• Your objective
Should a line below contain the word "grid", report it.

=====

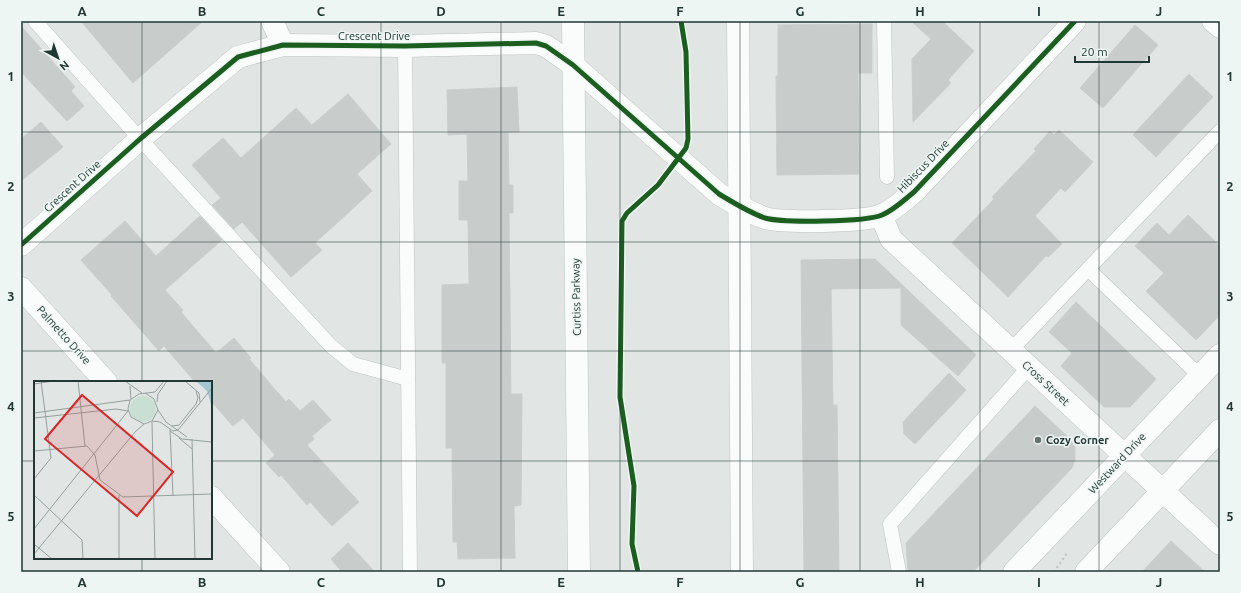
<svg xmlns="http://www.w3.org/2000/svg" width="1241" height="593" viewBox="0 0 1241 593" font-family="Ubuntu,sans-serif">
<style>
.building{fill:#c8cdcc;stroke:#cacfcd}
.lines{fill:none;stroke-linecap:round;stroke-linejoin:round}
.service-casing{stroke:#bec3c1;stroke-width:15}
.minor-casing{stroke:#bec3c1;stroke-width:23}
.tertiary-casing{stroke:#bec3c1;stroke-width:23}
.secondary-casing{stroke:#bdc4c2;stroke-width:23}
.path{stroke:#bfc7c6;stroke-width:2.5;stroke-dasharray:2 3;stroke-linecap:butt}
.service{stroke:#fafbfb;stroke-width:14}
.minor{stroke:#fafbfb;stroke-width:22}
.tertiary{stroke:#fafbfb;stroke-width:22}
.secondary{stroke:#fafbfb;stroke-width:22}
.cycleway-casing{stroke:#eef6f3;stroke-width:8}
.cycleway{stroke:#1b5e20;stroke-width:5}
.grid{fill:none;stroke:#213734;stroke-width:1;stroke-opacity:0.55}
.poi-dot{fill:#647472;stroke:#eef6f3;stroke-width:1.5}
.labels{text-anchor:middle;stroke-width:3;stroke-linejoin:round;paint-order:stroke}
.street-label{font-size:11px;fill:#213734;stroke:#eef6f3}
.poi-label{font-size:11px;font-weight:bold;fill:#213734;stroke:#eef6f3;text-anchor:start}
.inset-road{fill:none;stroke:#94a09e;stroke-width:1}
.view{fill:#d62828;fill-opacity:0.15;stroke:#d62828;stroke-width:2}
.inset-edge{fill:none;stroke:#213734;stroke-width:2}
.neatline{fill:none;stroke:#213734;stroke-width:1.5}
.grid-label{font-size:13px;text-anchor:middle;font-weight:bold;fill:#213734}
</style>
<rect width="100%" height="100%" fill="#e1e6e4"/>
<g class="building">
<polygon points="81,21 203,21 133,83"/>
<polygon points="911,21 942,21 974,51 948,80 951,83 913,122 912,59 931,39"/>
<polygon points="872,24 872,73 858,73 859,174 777,175 776,76 778,76 778,25"/>
<polygon points="1135,25 1158,45 1103,108 1080,88"/>
<polygon points="21,26 75,87 71,91 84,106 67,121 21,72"/>
<polygon points="1189,74 1213,97 1156,157 1133,135"/>
<polygon points="517,87 519,132 508,132 509,185 513,185 513,213 509,213 511,394 522,394 521,505 514,506 515,558 458,559 457,542 453,542 452,448 446,448 446,363 442,363 442,285 469,284 468,220 459,220 459,181 468,181 467,134 448,135 447,90"/>
<polygon points="348,94 391,144 357,174 372,191 315,243 322,250 291,277 242,222 234,229 212,205 221,198 192,165 223,138 241,158 296,108 312,125"/>
<polygon points="41,122 63,147 21,181 21,139"/>
<polygon points="1059,130 1093,162 1065,192 1061,188 1035,216 1062,244 1048,257 1046,256 1008,297 952,243 994,199 992,197 1036,151 1034,149 1050,131 1054,135"/>
<polygon points="1188,215 1220,246 1220,315 1196,340 1146,291 1164,273 1135,246 1157,223 1169,235"/>
<polygon points="200,216 222,240 165,290 183,310 181,312 216,353 234,338 251,358 249,359 286,402 289,399 300,411 313,400 331,420 312,436 314,439 307,445 359,502 332,526 310,502 307,505 281,475 279,477 266,463 275,455 243,418 233,426 211,401 211,382 195,382 164,346 159,351 111,296 112,295 81,260 125,221 156,256"/>
<polygon points="875,259 976,355 958,376 901,325 901,288 831,289 833,405 837,405 839,572 804,572 801,260"/>
<polygon points="1076,302 1156,379 1130,407 1104,407 1061,366 1072,353 1049,332"/>
<polygon points="949,373 966,390 915,444 904,434 903,422"/>
<polygon points="1035,406 1069,438 1075,448 1075,459 1072,468 973,572 908,572 906,543"/>
<polygon points="1171,541 1205,572 1142,572"/>
<polygon points="348,543 375,572 342,572 331,559"/>
</g>
<g class="lines">
<g class="service-casing">
<g id="service">
<polyline points="35,21 140,139 331,346 353,364 408,379"/>
<polyline points="884,21 887,177"/>
<polyline points="405,46 410,572"/>
<polyline points="1088,269 1220,131"/>
<polyline points="1011,350 1088,269 1200,376"/>
<polyline points="899,572 890,524 1029,367"/>
</g>
</g>
<g class="minor-casing">
<g id="minor">
<polyline points="272,21 283,45"/>
<polyline points="1213,21 1220,27"/>
<polyline points="881,215 891,239 1220,544"/>
<path d="M21,245L140,139L238,57L283,45L405,46L536,43L546,46L573,65L719,194C734,203 748,212 765,218C782,223 866,222 882,215C894,210 904,200 914,192L1075,21"/>
<polyline points="21,288 106,382"/>
<polyline points="211,497 279,572"/>
</g>
</g>
<g class="tertiary-casing">
<g id="tertiary">
<polyline points="1014,572 1220,355"/>
<polyline points="1086,572 1220,430"/>
</g>
</g>
<g class="secondary-casing">
<g id="secondary">
<polyline points="573,21 579,572"/>
<polyline points="738,21 742,572"/>
</g>
</g>
<polyline class="path" points="1054,572 1067,553"/>
<use href="#service" class="service"/>
<use href="#minor" class="minor"/>
<use href="#tertiary" class="tertiary"/>
<use href="#secondary" class="secondary"/>
<g class="cycleway-casing">
<g id="cycleway">
<path d="M21,245L140,139L238,57L283,45L405,46L536,43L546,46L573,65L719,194C734,203 748,212 765,218C782,223 866,222 882,215C894,210 904,200 914,192L1075,21"/>
<polyline points="638,572 632,544 634,486 620,397 622,221 627,213 658,185 686,148 688,139 686,52 681,21"/>
</g>
</g>
<use href="#cycleway" class="cycleway"/>
</g>
<path class="grid" d="M142,21V382M261,21V572M381,21V572M501,21V572M620,21V572M740,21V572M860,21V572M980,21V572M1099,21V572M21,132H1220M21,242H1220M21,351H1220M21,461H35M211,461H1220M142,558V572"/>
<circle class="poi-dot" cx="1038" cy="440" r="4"/>
<g class="labels">
<g class="street-label">
<text x="374" y="40">Crescent Drive</text>
<text transform="translate(923 166) rotate(-46)" y="4">Hibiscus Drive</text>
<text transform="translate(72 186) rotate(-42)" y="4">Crescent Drive</text>
<text transform="translate(576 297) rotate(-91)" y="4">Curtiss Parkway</text>
<text transform="translate(64 335) rotate(48)" y="4">Palmetto Drive</text>
<text transform="translate(1046 383) rotate(43)" y="4">Cross Street</text>
<text transform="translate(1117 463) rotate(-47)" y="4">Westward Drive</text>
</g>
<g class="poi-label">
<text x="1046" y="444">Cozy Corner</text>
</g>
</g>
<g transform="translate(34 381)">
<rect width="178" height="178" fill="#e1e6e4"/>
<path d="M96 28a13 13 0 1 1 26 0a13 13 0 1 1-26 0Z" fill="#cadfd3"/>
<path d="M162,0L178,1V27L173,10Z" fill="#a3c6d2"/>
<path class="inset-road" d="M44,0L51,65M91,0L108,12M151,0L165,12L166,21M0,3L19,0M96,5L97,18M111,12L120,18L124,29L118,40L110,43L97,36L94,28L96,19L105,13L121,11L130,0M123,21L124,13L133,0M124,29L132,41L153,56M0,32L96,19M0,37L82,28L94,30M118,40L126,41L139,50L144,49L178,7M118,41L121,178M138,45L145,44L162,23L164,17L162,10M136,49L139,115M136,50L148,58L178,61M145,57L158,68M158,58L161,178M0,70L53,65L61,74L66,99L89,116L178,113M0,98L17,77L7,0M0,114L48,159L49,178M85,114V178M0,148L94,30M0,163L18,178M0,173L101,51L110,43"/>
<path class="view" d="M48,14L139,91L103,135L11,58Z"/>
<rect width="178" height="178" class="inset-edge"/>
</g>
<rect width="1241" height="593" fill="none" stroke="#eef6f3" stroke-width="44"/>
<g transform="translate(58 58) rotate(140)" stroke="#eef6f3" stroke-width="3" paint-order="stroke">
<path d="M0-3L7 15L0 10L-7 15Z" fill="#213734"/>
<text y="-6" font-size="11" font-weight="bold" text-anchor="middle" fill="#213734">N</text>
</g>
<path d="M1075 56v6h74v-6" fill="none" stroke="#213734" stroke-width="2"/>
<text x="1081" y="56" font-size="12" fill="#213734" stroke="#eef6f3" stroke-width="3" paint-order="stroke">20 m</text>
<rect x="22" y="22" width="1197" height="549" class="neatline"/>
<g class="grid-label">
<text x="82" y="16">A</text>
<text x="202" y="16">B</text>
<text x="321" y="16">C</text>
<text x="441" y="16">D</text>
<text x="561" y="16">E</text>
<text x="680" y="16">F</text>
<text x="800" y="16">G</text>
<text x="920" y="16">H</text>
<text x="1039" y="16">I</text>
<text x="1159" y="16">J</text>
<text x="11" y="81">1</text>
<text x="1230" y="81">1</text>
<text x="11" y="191">2</text>
<text x="1230" y="191">2</text>
<text x="11" y="301">3</text>
<text x="1230" y="301">3</text>
<text x="11" y="411">4</text>
<text x="1230" y="411">4</text>
<text x="11" y="521">5</text>
<text x="1230" y="521">5</text>
<text x="82" y="587">A</text>
<text x="202" y="587">B</text>
<text x="321" y="587">C</text>
<text x="441" y="587">D</text>
<text x="561" y="587">E</text>
<text x="680" y="587">F</text>
<text x="800" y="587">G</text>
<text x="920" y="587">H</text>
<text x="1039" y="587">I</text>
<text x="1159" y="587">J</text>
</g>
</svg>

=====

• Result for this exercise
.grid{fill:none;stroke:#213734;stroke-width:1;stroke-opacity:0.55}
.grid-label{font-size:13px;text-anchor:middle;font-weight:bold;fill:#213734}
<path class="grid" d="M142,21V382M261,21V572M381,21V572M501,21V572M620,21V572M740,21V572M860,21V572M980,21V572M1099,21V572M21,132H1220M21,242H1220M21,351H1220M21,461H35M211,461H1220M142,558V572"/>
<g class="grid-label">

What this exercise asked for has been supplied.